**Request**: Return every line of the data that contains the string "qSketchRegion".

**Stored data**:
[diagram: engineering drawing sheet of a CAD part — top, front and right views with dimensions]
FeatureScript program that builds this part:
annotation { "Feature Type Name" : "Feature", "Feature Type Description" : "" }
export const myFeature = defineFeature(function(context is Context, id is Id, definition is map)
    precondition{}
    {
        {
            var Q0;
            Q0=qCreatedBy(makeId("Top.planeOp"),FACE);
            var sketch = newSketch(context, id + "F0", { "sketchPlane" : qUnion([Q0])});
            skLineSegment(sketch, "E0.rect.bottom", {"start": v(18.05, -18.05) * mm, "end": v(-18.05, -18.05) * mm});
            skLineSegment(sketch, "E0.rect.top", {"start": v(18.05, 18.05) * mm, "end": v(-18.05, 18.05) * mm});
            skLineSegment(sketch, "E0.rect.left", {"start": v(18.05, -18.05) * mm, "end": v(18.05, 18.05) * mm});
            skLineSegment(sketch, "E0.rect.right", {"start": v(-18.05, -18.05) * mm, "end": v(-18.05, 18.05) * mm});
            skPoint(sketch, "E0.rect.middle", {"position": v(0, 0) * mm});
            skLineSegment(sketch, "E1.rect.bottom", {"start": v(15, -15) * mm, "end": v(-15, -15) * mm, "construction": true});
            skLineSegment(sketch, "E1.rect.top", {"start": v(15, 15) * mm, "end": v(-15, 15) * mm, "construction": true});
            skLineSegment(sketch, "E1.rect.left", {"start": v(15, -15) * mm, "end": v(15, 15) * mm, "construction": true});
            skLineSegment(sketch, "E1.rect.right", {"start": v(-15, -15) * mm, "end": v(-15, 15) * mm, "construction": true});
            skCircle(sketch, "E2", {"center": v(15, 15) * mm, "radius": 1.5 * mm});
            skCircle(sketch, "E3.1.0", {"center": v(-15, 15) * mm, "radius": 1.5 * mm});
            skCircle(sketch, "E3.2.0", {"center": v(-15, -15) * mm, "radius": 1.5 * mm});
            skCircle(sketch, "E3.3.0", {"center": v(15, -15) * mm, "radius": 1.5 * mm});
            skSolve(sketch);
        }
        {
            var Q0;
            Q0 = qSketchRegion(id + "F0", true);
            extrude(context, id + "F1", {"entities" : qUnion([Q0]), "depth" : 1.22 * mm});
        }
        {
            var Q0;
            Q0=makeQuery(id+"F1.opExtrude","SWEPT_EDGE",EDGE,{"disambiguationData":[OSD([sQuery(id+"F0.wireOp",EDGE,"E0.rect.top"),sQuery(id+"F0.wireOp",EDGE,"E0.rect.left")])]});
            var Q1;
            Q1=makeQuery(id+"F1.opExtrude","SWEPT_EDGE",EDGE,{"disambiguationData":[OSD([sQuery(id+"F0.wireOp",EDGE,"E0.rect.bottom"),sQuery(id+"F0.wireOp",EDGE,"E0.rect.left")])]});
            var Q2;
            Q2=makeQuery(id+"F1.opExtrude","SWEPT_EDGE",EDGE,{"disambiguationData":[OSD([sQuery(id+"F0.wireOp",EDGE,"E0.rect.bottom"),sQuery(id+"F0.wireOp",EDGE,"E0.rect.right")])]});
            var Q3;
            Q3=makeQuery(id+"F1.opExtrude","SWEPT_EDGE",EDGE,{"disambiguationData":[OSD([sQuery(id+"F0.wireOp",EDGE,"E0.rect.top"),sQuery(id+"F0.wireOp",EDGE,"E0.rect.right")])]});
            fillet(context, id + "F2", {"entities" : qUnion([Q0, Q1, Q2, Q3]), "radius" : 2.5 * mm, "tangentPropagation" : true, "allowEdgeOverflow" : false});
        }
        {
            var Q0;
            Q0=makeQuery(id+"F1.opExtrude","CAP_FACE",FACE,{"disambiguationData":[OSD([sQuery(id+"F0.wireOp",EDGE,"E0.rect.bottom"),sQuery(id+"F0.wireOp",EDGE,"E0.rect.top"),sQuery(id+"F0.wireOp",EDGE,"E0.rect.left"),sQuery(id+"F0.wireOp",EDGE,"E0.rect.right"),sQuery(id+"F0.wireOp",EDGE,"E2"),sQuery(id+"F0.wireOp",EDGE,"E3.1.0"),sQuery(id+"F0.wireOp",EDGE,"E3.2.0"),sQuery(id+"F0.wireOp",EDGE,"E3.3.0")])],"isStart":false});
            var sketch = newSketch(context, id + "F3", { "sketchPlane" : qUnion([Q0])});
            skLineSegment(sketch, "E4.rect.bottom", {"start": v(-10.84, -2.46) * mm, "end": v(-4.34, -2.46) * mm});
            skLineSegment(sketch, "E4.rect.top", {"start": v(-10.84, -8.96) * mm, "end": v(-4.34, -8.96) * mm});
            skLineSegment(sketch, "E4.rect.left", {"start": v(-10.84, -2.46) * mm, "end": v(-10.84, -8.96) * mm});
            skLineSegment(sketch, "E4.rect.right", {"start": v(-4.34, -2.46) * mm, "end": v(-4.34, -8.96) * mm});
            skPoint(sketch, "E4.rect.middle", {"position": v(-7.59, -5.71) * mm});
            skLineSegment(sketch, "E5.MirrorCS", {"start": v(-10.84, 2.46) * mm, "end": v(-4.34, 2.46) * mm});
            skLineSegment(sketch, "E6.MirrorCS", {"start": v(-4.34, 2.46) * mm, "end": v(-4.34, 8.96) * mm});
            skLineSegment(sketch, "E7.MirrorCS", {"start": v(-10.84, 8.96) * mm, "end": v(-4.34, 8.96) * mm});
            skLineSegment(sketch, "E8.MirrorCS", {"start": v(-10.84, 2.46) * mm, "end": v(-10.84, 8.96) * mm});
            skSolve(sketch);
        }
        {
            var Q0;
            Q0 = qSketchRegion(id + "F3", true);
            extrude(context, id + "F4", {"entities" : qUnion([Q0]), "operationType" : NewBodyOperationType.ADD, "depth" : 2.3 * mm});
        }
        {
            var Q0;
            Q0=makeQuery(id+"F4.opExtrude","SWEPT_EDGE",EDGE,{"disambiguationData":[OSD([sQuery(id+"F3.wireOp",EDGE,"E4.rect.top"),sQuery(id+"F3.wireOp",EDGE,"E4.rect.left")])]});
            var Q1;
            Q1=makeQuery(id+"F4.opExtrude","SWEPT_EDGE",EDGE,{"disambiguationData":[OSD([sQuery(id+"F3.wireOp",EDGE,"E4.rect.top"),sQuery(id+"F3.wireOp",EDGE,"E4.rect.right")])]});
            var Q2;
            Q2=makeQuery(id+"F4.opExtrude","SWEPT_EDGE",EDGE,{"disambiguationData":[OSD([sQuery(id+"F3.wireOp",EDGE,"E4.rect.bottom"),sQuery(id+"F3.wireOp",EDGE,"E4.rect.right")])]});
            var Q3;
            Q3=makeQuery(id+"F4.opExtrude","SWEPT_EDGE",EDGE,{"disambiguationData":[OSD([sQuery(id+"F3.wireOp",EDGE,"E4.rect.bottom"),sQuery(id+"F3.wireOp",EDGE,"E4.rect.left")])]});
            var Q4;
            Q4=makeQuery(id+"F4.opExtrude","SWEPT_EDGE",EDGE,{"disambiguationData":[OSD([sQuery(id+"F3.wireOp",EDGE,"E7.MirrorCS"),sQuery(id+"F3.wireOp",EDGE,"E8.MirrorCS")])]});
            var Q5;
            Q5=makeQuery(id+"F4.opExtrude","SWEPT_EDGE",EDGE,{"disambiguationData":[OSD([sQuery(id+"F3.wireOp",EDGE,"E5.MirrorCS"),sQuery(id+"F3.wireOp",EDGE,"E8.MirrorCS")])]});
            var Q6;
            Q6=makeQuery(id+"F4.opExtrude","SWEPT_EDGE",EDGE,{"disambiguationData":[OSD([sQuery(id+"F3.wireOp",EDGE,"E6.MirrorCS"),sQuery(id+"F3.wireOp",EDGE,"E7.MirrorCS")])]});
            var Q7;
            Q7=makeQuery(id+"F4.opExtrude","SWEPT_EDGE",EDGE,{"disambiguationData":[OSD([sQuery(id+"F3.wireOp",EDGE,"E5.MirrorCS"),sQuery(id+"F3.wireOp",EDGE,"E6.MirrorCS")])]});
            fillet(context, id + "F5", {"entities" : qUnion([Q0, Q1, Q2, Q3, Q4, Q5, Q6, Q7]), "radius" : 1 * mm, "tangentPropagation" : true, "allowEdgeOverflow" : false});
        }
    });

**Written solution**:
            Q0 = qSketchRegion(id + "F0", true);
            Q0 = qSketchRegion(id + "F3", true);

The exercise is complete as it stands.